Directly translated, brahmacharya means “on the path of the Brahman.” A brahman is the divine, or the soul. In this sense, this yama encourages us to walk in God’s consciousness. Except, what exactly does that mean?
It wasn’t until I happened to flip open to Sri K. Pattabhi Jois’ discussion of the yamas in his Yoga Mala that I found a perspective that truly resonated with me. In alignment with other translations, Guruji did acknowledge the moderation of behaviors like sexual activity and indulgence in order to maintain one’s vitality. However, he identified this practice as extending past the retention of sexual urges. It got me thinking about brahmacharya not as abstinence, but as right use of energy.
Much better. Sometimes, vocabulary can make all the difference. When we hone in on the right use of energy, we honor the sacred space we were given for our souls to inhabit.
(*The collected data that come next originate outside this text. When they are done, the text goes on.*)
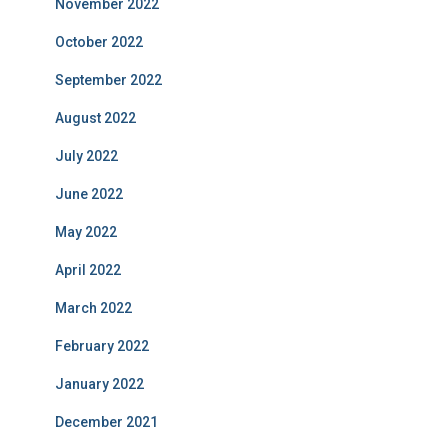
November 2022
October 2022
September 2022
August 2022
July 2022
June 2022
May 2022
April 2022
March 2022
February 2022
January 2022
December 2021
Perhaps you catch yourself relying on your phone too much. Perhaps you got lost in a newly-in-love haze. Perhaps you overextended for friends. Perhaps you ate too much. Perhaps you are overly focused on sex. Take note: there is absolutely nothing wrong with any of these things. In fact, it is totally normal for them to occur in your life. We are here to experience!
It is when we attach to any form of excess as a way to achieve a sense of satisfaction-as though we are not enough without it-that brahmacharya steps in to remind you of its nature. When we overindulge or give ourselves in excess, we compromise our ability to fully connect with ourselves and each other. We compromise our ability to fully embody who we are. We compromise our ability to take rest.
This is where brahmacharya can mean stepping back. If sex is overpowering you, take a break. If you have overindulged on rich foods, try a juice fast, or, simply incorporate more fruits and vegetables. Learn the best method to reign yourself back in toward your center. This will ask energy of you, too, which is great practice to move forward with the intention to use it rightly.
Excess can look different every day. Sometimes, stepping back can remind us of how simple it is to find something we enjoy. Like the smell of fresh linens, or being the first person to take a swipe out of that brand new jar of peanut butter. When we make space for centering, we start to appreciate the many abundant things just waiting for our presence.
You don’t have to get it right all the time, and it is okay to require moderation. Awareness and honoring are a practice. Brahmacharya simply asks that you take notice and take action.
- What was your gut reaction upon learning the term brahmacharya? Are there any areas of your life that light up to you?
- What are your natural beliefs about brahmacharya? Do they come from within?
- Are there activities that take you away from yourself, or that you rely on? What activities make you feel centered and honored?